Because your hardware setup might be different from a reviewer's hardware setup, driving behavior could be different on your machine than on the reviewer's. To help with reviewing your submission, we require that you submit a video recording of your vehicle driving autonomsly around the track. The video should include at least one full lap around the track. Keep in mind the rubric specifications:

> "No tire may leave the drivable portion of the track surface. The car may not pop up onto ledges or roll over any surfaces that would otherwise be considered unsane (if humans were in the vehicle)."

In the Github repo, we have included a file called video.py, which can be used to create the video recording when in autonomous mode. 

The README file in Github repo contains instructions about to make the video recording.
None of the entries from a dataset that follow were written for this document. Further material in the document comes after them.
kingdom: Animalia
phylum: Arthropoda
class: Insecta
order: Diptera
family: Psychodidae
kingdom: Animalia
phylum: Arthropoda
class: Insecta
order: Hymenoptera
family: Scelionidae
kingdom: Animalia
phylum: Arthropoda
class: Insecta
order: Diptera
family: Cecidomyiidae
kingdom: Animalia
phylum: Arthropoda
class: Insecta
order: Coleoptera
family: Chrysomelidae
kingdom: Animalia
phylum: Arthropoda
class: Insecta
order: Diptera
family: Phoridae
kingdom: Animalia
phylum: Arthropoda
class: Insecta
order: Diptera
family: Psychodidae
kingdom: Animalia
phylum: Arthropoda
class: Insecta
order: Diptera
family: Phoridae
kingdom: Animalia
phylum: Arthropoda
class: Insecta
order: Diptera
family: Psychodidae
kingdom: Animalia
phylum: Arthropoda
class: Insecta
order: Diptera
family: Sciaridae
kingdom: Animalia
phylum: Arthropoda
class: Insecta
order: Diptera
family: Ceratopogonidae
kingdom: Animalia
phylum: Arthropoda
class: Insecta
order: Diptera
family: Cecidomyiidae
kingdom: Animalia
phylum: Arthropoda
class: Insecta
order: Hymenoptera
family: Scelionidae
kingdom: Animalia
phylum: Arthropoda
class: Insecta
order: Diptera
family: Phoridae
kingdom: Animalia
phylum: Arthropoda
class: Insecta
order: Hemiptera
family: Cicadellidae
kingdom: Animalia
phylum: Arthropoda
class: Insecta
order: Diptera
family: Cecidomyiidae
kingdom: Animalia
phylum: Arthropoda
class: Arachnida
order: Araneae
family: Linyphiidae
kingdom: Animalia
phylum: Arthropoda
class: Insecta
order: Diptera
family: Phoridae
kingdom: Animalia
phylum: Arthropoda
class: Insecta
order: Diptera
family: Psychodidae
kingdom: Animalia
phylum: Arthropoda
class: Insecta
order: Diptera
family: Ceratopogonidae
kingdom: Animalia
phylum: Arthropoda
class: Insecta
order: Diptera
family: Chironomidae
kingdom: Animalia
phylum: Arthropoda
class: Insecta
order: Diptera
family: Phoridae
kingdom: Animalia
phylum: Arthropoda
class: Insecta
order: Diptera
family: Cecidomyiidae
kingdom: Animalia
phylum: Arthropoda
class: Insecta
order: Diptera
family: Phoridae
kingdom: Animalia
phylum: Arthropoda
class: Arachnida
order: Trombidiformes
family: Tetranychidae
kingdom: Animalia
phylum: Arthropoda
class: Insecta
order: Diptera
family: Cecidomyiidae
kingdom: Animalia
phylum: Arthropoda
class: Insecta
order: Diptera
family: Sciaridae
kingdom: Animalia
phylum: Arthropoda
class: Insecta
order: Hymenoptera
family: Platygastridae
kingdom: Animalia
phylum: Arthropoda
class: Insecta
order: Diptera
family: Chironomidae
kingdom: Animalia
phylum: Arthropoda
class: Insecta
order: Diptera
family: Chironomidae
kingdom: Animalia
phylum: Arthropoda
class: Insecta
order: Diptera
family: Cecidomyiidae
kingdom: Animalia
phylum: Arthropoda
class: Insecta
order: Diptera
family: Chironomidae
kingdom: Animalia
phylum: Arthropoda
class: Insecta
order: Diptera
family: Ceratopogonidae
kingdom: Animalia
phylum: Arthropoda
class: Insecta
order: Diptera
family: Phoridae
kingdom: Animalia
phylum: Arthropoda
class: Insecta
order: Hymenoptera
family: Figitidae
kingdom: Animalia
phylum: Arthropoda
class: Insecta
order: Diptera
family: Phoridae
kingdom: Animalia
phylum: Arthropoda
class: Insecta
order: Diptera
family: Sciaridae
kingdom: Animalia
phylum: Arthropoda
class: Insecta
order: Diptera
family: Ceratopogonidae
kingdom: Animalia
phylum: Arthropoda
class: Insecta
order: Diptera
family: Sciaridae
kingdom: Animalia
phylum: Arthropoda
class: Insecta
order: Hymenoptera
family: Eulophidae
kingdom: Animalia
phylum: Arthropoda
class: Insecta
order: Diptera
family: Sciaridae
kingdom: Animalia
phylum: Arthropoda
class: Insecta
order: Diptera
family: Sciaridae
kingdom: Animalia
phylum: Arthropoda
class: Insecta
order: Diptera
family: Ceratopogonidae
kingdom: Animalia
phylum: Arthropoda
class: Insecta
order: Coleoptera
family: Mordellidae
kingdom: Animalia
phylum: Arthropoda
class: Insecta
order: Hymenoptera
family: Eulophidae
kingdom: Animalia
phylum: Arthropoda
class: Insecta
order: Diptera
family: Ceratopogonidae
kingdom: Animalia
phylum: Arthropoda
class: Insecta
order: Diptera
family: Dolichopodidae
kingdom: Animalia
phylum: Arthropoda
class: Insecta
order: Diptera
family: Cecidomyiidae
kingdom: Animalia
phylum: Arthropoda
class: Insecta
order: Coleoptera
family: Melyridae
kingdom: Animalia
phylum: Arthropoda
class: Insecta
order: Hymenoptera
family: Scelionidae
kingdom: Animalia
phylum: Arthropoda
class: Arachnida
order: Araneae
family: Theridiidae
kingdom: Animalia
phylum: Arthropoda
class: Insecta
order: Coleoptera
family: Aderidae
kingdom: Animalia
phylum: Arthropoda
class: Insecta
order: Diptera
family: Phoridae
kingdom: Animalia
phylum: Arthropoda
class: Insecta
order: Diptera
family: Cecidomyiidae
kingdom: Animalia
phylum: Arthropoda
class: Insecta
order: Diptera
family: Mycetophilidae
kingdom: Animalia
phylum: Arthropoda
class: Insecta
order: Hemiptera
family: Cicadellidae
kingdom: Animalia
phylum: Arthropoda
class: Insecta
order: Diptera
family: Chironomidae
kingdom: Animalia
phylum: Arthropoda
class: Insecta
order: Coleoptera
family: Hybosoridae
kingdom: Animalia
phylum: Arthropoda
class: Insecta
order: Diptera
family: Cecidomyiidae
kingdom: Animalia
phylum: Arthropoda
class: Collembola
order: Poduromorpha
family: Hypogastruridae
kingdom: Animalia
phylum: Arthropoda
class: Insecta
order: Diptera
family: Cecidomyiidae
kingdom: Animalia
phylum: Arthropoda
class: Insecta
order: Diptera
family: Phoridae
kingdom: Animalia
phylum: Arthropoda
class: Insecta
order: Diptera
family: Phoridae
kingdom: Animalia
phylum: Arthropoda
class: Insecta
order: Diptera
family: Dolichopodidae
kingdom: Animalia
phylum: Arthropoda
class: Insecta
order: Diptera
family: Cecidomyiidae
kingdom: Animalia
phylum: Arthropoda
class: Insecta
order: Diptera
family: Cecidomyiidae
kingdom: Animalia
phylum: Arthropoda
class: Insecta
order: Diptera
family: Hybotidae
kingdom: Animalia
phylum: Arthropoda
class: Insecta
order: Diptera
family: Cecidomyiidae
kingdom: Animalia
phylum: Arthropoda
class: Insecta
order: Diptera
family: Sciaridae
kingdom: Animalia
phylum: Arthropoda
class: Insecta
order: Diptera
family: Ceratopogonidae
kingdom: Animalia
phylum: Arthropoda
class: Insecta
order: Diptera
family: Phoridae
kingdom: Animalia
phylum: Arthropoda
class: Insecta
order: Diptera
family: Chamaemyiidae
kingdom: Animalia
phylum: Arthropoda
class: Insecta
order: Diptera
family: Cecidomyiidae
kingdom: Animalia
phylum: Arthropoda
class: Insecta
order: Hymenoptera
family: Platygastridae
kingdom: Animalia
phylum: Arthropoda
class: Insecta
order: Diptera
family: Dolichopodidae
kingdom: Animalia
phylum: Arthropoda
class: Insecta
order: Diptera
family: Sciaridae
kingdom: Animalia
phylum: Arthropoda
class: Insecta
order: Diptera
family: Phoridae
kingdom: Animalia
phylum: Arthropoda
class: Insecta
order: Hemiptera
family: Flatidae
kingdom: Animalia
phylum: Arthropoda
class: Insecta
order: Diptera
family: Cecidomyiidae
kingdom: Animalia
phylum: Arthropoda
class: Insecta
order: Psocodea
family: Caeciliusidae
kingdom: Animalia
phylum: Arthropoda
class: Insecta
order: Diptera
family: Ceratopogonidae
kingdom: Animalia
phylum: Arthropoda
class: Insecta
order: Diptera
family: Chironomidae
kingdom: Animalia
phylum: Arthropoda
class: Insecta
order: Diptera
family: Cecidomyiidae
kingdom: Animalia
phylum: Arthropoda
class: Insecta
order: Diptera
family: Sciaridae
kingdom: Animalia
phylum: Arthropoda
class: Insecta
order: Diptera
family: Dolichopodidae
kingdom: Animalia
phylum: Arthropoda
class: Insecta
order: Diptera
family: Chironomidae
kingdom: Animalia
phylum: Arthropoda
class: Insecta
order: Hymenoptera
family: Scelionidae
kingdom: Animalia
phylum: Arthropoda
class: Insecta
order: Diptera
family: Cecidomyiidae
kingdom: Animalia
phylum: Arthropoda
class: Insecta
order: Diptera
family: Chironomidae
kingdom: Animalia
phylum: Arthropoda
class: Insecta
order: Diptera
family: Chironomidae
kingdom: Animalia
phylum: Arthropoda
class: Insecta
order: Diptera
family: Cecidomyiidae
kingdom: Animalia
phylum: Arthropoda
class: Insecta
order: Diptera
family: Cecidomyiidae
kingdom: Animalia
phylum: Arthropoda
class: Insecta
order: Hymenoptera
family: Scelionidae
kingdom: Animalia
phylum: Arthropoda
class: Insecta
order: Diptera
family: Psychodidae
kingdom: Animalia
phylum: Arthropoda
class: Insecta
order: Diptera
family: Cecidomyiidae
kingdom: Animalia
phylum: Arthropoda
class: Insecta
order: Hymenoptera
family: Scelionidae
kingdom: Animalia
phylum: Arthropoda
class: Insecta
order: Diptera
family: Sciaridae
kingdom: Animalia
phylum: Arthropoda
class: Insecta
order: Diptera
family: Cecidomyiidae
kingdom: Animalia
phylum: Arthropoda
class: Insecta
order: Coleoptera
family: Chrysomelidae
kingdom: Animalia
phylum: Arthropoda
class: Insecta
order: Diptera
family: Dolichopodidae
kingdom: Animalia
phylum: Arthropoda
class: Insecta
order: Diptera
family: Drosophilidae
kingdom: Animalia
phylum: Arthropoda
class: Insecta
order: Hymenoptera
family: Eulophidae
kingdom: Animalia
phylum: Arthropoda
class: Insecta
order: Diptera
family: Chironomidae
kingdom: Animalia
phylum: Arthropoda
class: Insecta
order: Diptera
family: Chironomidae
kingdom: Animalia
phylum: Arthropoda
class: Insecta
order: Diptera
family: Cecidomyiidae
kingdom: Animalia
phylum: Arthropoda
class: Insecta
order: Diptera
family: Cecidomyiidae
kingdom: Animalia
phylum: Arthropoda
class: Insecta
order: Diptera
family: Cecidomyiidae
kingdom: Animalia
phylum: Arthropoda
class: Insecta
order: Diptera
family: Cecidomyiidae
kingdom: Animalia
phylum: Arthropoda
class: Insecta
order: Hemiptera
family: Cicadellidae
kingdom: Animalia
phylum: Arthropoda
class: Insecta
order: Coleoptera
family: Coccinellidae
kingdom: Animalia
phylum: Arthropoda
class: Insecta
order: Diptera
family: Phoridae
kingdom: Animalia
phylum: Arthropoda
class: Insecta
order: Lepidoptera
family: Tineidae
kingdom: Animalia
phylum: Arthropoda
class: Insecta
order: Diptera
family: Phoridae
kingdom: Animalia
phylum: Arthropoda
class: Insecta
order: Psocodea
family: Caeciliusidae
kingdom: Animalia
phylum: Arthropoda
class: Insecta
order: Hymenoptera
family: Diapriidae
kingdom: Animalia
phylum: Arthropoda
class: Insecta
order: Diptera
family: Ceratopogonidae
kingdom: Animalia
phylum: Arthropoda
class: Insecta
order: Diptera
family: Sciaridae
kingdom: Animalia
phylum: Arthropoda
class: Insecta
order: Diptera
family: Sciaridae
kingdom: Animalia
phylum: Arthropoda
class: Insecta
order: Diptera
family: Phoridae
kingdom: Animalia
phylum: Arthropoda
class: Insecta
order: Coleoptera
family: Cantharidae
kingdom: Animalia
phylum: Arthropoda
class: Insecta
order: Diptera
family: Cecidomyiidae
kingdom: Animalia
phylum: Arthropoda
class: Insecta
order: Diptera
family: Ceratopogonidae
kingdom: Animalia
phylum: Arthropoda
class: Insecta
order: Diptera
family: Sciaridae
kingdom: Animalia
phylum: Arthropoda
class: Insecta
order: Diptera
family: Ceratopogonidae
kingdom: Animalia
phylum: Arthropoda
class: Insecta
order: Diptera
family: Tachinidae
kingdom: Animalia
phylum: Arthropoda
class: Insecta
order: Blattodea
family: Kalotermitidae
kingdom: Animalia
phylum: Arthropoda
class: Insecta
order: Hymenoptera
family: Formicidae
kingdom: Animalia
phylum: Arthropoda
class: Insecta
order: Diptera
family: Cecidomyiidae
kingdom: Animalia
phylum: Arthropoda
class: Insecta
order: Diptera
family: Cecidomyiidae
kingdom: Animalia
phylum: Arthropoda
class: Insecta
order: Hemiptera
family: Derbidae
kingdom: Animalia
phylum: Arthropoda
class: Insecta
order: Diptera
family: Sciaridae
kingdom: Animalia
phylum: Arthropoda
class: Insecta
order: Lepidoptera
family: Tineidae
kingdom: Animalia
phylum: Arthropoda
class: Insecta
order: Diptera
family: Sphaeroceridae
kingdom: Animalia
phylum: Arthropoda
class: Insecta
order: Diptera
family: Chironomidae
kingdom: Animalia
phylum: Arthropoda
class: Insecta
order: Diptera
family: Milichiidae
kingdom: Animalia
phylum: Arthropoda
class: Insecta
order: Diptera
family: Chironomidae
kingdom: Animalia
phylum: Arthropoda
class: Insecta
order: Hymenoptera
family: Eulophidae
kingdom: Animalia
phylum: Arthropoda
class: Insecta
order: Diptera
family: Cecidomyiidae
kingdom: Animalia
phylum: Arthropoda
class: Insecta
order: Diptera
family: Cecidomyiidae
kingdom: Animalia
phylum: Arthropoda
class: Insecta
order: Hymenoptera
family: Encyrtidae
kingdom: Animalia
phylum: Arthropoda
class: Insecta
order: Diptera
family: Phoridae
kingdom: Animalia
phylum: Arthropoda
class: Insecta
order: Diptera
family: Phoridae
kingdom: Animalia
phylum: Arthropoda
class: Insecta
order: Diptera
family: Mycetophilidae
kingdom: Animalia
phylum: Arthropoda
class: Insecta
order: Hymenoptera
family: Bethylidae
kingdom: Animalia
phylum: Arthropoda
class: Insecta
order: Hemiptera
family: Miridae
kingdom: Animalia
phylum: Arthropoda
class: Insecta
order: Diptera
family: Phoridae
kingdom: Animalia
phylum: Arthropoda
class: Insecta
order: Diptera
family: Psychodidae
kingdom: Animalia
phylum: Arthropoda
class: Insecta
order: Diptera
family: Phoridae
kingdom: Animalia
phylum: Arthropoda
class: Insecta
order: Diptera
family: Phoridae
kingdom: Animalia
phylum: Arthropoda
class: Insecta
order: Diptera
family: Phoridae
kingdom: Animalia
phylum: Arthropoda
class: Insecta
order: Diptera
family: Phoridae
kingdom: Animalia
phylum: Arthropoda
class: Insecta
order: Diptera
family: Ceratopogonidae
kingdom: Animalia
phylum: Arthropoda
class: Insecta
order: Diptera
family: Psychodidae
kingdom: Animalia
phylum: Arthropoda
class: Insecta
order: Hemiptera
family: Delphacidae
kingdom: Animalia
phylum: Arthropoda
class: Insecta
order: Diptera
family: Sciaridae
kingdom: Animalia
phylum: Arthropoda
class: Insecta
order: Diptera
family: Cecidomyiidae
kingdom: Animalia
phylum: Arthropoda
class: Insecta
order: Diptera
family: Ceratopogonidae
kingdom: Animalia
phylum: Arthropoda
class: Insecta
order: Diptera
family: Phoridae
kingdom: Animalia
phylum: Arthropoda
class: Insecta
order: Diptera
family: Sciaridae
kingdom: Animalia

Here are the instructions as well:

```
python drive.py model.h5 run1
```

The fourth argument `run` is the directory to save the images seen by the agent to. If the directory already exists it'll be overwritten.

```
ls run1

[2017-01-09 16:10:23 EST]  12KiB 2017_01_09_21_10_23_424.jpg
[2017-01-09 16:10:23 EST]  12KiB 2017_01_09_21_10_23_451.jpg
[2017-01-09 16:10:23 EST]  12KiB 2017_01_09_21_10_23_477.jpg
```

The image file name is a timestamp when the image was seen. This information is used by `video.py` to create a chronological video of the agent driving.

#### Using video.py
```
python video.py run1
```
Create a video based on images found in the `run` directory. The name of the video will be name of the directory following by `.mp4` so, in this case the video will be `run1.mp4`.

Optionally, one can spcify the FPS (frames per second) of the video:

```
python video.py run1 --fps 48
```

The video will run at 48 FPS. The default FPS is 60.